● WHAT YOU HAVE TO DO: In the records below, find the line that holds "(498, 484) = (519, 477): black". Restate it and every later line exactly, stopping at the end and skipping pictures.

(Beginning of RECORDED INFORMATION)

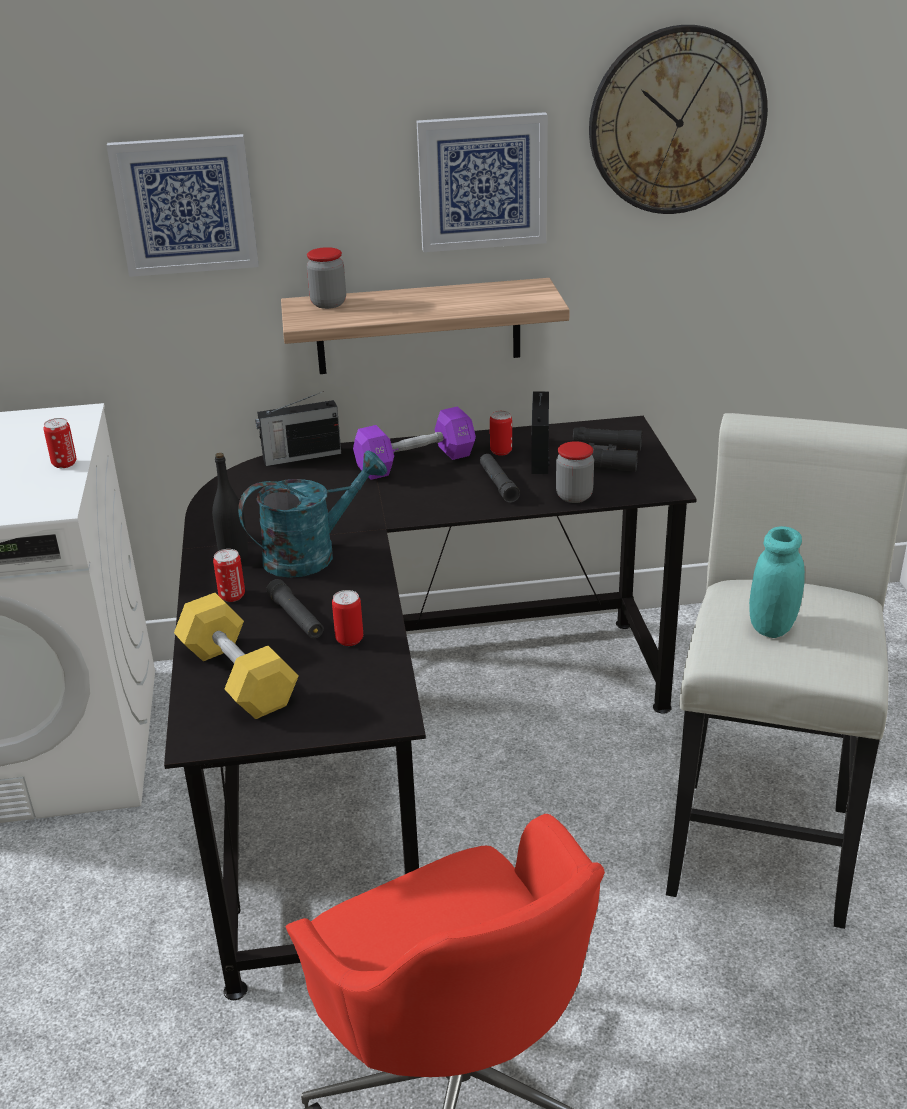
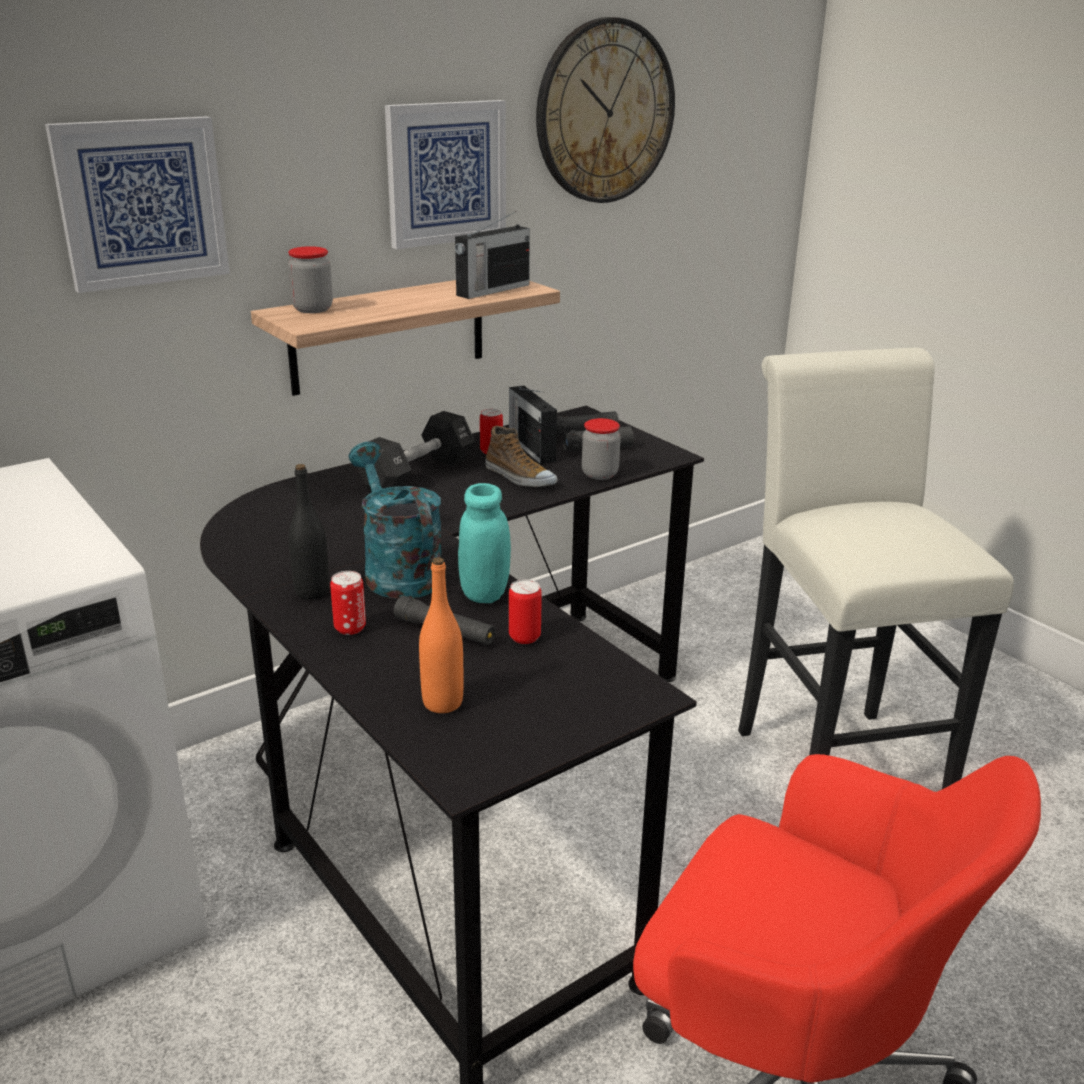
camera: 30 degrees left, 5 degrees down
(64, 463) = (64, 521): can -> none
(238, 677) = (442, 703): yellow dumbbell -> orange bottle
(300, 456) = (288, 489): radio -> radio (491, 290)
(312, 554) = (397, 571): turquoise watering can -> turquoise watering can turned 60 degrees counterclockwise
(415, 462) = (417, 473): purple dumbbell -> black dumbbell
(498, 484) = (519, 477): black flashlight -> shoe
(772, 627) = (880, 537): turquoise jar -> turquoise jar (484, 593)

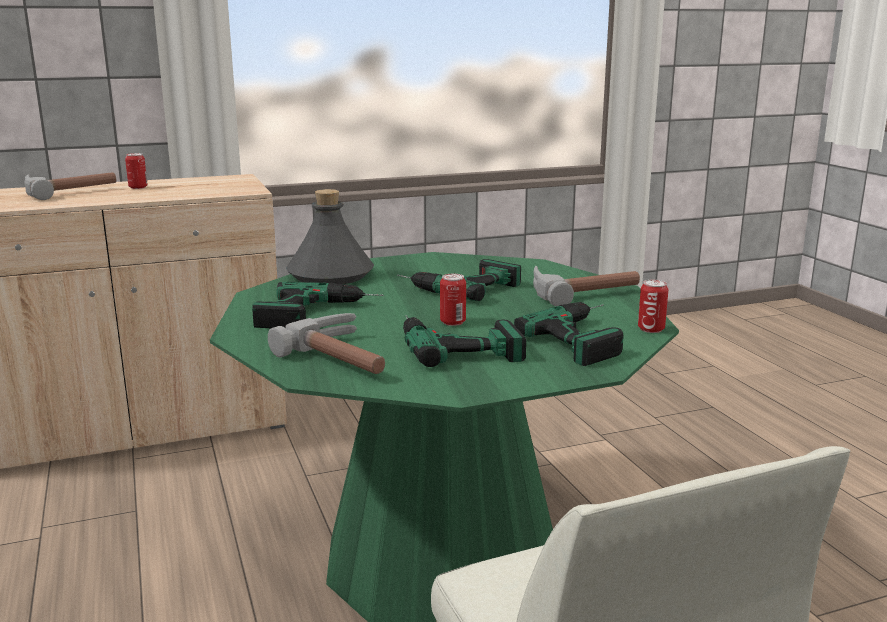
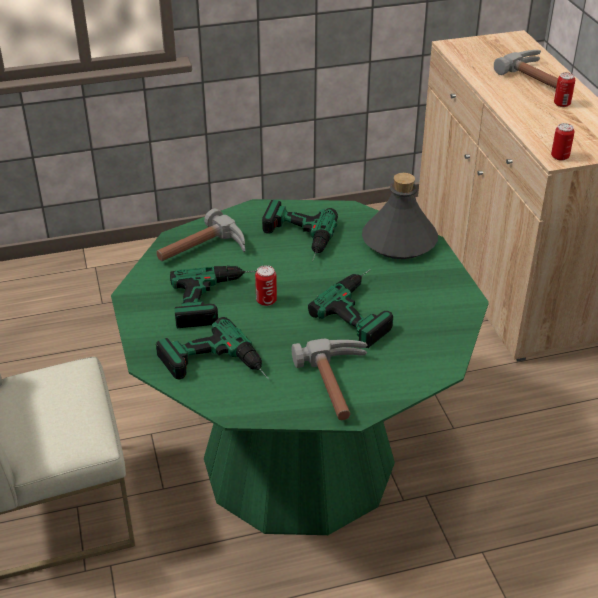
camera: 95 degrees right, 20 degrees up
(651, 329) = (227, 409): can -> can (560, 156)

(End of RECORDED INFORMATION)

● FINISHED TASK:
(498, 484) = (519, 477): black flashlight -> shoe
(772, 627) = (880, 537): turquoise jar -> turquoise jar (484, 593)

camera: 95 degrees right, 20 degrees up
(651, 329) = (227, 409): can -> can (560, 156)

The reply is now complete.